Rising temperatures, droughts, floods, unpredictable precipitation, new pests…climate change is wreaking havoc on farmers in vulnerable regions around the world. While we don’t yet have mobile technology to stop global warming, we do have an app to help farmers fight it.
The Rainforest Alliance’s new Farmer Training App connects farmers to our extensive climate-smart agriculture training modules, which can be downloaded while in signal range and used offline. The app also enables farmers to share tips, videos, and photos with one another—and build a growing web of knowledge and skills to build resilience to climate change, promote food security, and advance best practices in sustainable agriculture.
We piloted this app in 2015 with a cooperative of smallholder coffee farmers who live in a remote, rural area in the Western Highlands of Guatemala. Farmers and community leaders received training in how to operate the app, download information, and upload photos and stories of their own. With just the simplest of tablets or smartphones, a farmer can watch videos on improving productivity, waste management, wildlife conservation, and more. During the pilot, farmers interacted with each other as well as the Rainforest Alliance through a community message board, posing questions and sharing tips and information.
“With the app, we could see anything from good agricultural practices to how coffee prices are moving on the market,” Arnoldo Cifuentes, a smallholder coffee farmer said. “It’s as if someone is standing in front of you, saying ‘I did this, I did that.'” Farmers also got a better sense of where they are in the supply chain, looking at maps that show export routes. “It’s really satisfying,” Cifuentes said. “It’s like meeting the people who drink our coffee.”

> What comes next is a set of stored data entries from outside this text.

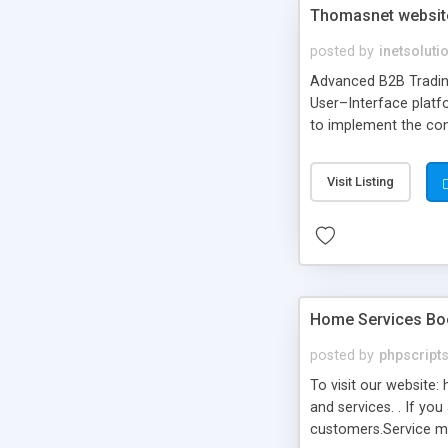
Thomasnet website 
posted by
inetsoluti
Advanced B2B Trading
User–Interface platf
to implement the conc
Visit Listing
Home Services Book
posted by
phpscript
To visit our website:
and services. . If yo
customers.Service mar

This ingeniously simple, low-cost technology is accessible to everyone, regardless of age or gender. And because the information is presented in videos, photos, and graphics, farmers of all literacy levels can use the app, too. Furthermore, it is designed so that once it’s downloaded, it can run offline. A farmer in a remote area without internet can visit the cooperative office or town center to download, then carry the tablet out to his or her coffee plot.
The Rainforest Alliance is currently working to scale up this powerful conservation tool. We work with 1.2 million farmers around the world, providing training in sustainable, climate-smart methods that lead to greater yields, a healthier environment, and better lives and livelihoods for farmers and their families. Usually we deliver these trainings through “train-the-trainer” workshops and field schools, but our new app could potentially allow us to reach thousands more producers.
The fully developed app will host 20 interactive training videos, available in English, Spanish, French, and Bahasa Indonesian by the end of this year (with more languages coming soon).
“I know this app really helps us, and it will help future generations—it will help our daughters a lot,” smallholder coffee farmer Leticia Monzón said. “I encourage you to be part of this project.”